I love the Rose Bowl. I’ve been riding around it for years with friends, family, once with my apartment manager and more often then not, alone. Of course I’m not the only one, it seems to be the premier destination for anyone east of the 405. This includes not only cyclists, but runners, moms with baby strollers, casual walkers, golf cart riders and once in a while I even see a guy with a bird on his shoulder. The people who are not cyclists almost always outnumber the riders and that has created a ridiculous controversy in the last few years.
The famous Rose Bowl ride, peloton style (packs of cyclists riding one behind the other), is held every Tuesday and Thursday night most of the year. I only mention it now because it always seems to become even more serious during the summer, with sometimes around a hundred riders showing up to roll the ten laps for bragging rights. I can only speak of my experiences from a few years ago, when I counted calories and lived for the Thursday night ride, but it was incredibly fun. Of course like everything else popular in LA, it got a little blown out of proportion. Bad crashes involving mangled lycra and carbon fiber became a weekly occurrence, people with bad attitudes began to show up and act like they invented the bicycle (once I heard a guy exclaim to his friend as they almost ran me off the road “I feel like I’m better than most of these guys because I shave my legs!”). Whatever the case, I soon moved on and began to avoid the Tuesday/Thursday ride and focus more on other, mellower, places to train.
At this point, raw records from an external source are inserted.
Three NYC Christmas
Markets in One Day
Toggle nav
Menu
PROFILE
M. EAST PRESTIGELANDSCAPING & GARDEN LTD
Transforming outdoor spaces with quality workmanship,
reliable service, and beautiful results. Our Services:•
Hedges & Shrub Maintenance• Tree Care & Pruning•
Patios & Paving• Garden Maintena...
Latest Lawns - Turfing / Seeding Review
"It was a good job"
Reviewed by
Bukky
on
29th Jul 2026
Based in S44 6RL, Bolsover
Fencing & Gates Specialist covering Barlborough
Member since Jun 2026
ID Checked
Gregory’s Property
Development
I’m not trying to focus this article onto only me, but on a recent visit to the Bowl to go casually walking with a friend I noticed all the attitude the cyclists had towards the rest of the people, and vice versa. I always thought road cyclists in LA were a little snobby, but at the bowl they occasionally reach a new stratosphere of too good for you, pretty hard to believe in this town (sarcasm). Most people who come for the ride don’t live in Pasadena, so they aren’t too aware of the fact that about a year ago the city actually tried to make the pack ride illegal. I don’t think that would have solved anything, but I have no idea what else Pasadena is supposed to do. In a way deep down, I really want to have the old Rose Bowl back, the one that was a little less about your fancy bike and matching kit and a little bit more about chatting with other cyclists and promoting the sport. Alas, I can dream.